▶ **Task**: State the count of lines in this material that hold the string "Mareuil" and add nothing.

Segment Start: Provided information

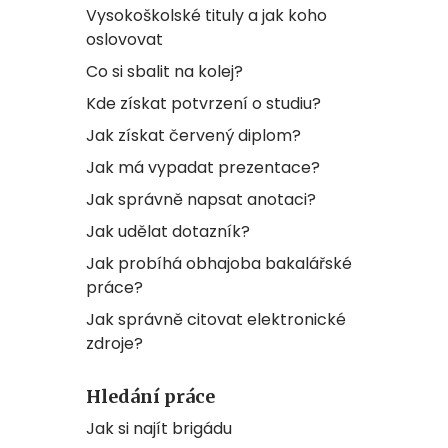
Vysokoškolské tituly a jak koho
oslovovat
Co si sbalit na kolej?
Kde získat potvrzení o studiu?
Jak získat červený diplom?
Jak má vypadat prezentace?
Jak správně napsat anotaci?
Jak udělat dotazník?
Jak probíhá obhajoba bakalářské
práce?
Jak správně citovat elektronické
zdroje?
Hledání práce
Jak si najít brigádu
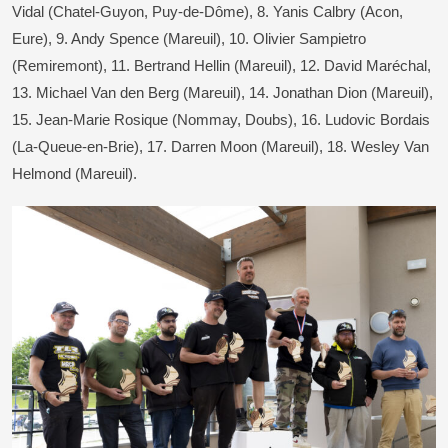
Vidal (Chatel-Guyon, Puy-de-Dôme), 8. Yanis Calbry (Acon,
Eure), 9. Andy Spence (Mareuil), 10. Olivier Sampietro
(Remiremont), 11. Bertrand Hellin (Mareuil), 12. David Maréchal,
13. Michael Van den Berg (Mareuil), 14. Jonathan Dion (Mareuil),
15. Jean-Marie Rosique (Nommay, Doubs), 16. Ludovic Bordais
(La-Queue-en-Brie), 17. Darren Moon (Mareuil), 18. Wesley Van
Helmond (Mareuil).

Segment End: Provided information

▶ **Result**: 5